Removing the ingestion server also has the following advantages from an infrastructure perspective:

  • Fewer services to manage overall; no maintenance of a bespoke server

  • Reduced costs (no requirement for 24/7 EC2 instance)

  • Improved deployments by reducing the number of deployable services, as well as reducing the scope of changes that require deployment

Requirements

  • The data refresh process should be managed entirely by Airflow

    • The expensive reindexing step currently makes use of a fleet of indexer workers, which will still be required and which can not be provided by Airflow directly. These should be managed by Airflow using ECS or EC2 operators, but as much of the reindexing logic as possible should remain in the catalog itself. More specifics are left to the implementation plan.

  • There should be no increase in the time it takes to perform a data refresh

Success

The project will be considered a success when at least one full audio and image data refresh are run successfully with the new implementation, and the ingestion server is removed. The staging and production ingestion server EC2 instances should be deleted along with all associated code in the monorepo and infrastructure repositories.

Infrastructure

This project will involve removing the ingestion server entirely.
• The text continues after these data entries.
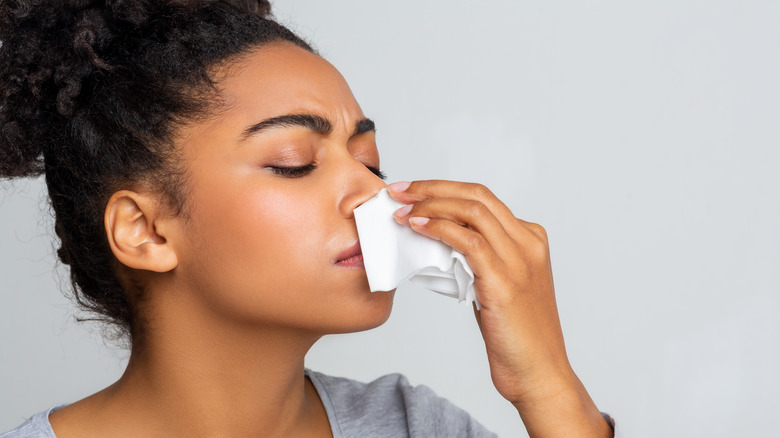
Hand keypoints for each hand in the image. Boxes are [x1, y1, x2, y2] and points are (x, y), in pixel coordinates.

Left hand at [388, 180, 612, 437]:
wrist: (539, 373)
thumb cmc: (516, 336)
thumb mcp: (498, 286)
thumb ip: (479, 259)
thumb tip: (438, 240)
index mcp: (530, 239)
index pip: (482, 198)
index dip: (444, 189)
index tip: (412, 191)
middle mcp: (528, 243)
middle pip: (476, 196)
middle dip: (432, 188)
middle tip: (398, 191)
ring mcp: (520, 261)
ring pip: (472, 212)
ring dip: (431, 205)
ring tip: (402, 210)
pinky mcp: (505, 282)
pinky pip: (469, 242)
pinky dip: (440, 229)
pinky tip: (418, 228)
Although specific details are left to the implementation plan, at minimum it will involve significant modifications to the existing indexer workers responsible for the reindexing work.

Marketing

None.

Required implementation plans

The vast majority of the consideration needed for implementation planning is related to the modifications needed for the indexer workers. We could split this work into two implementation plans:

  • Mechanism for spinning up the indexer workers from Airflow, along with infrastructure changes needed

  • Process for moving the rest of the data refresh into Airflow (data copy and cleaning, table/index promotion, etc)

Because the latter of these is so straightforward, it is appropriate in this case to combine these into a single implementation plan.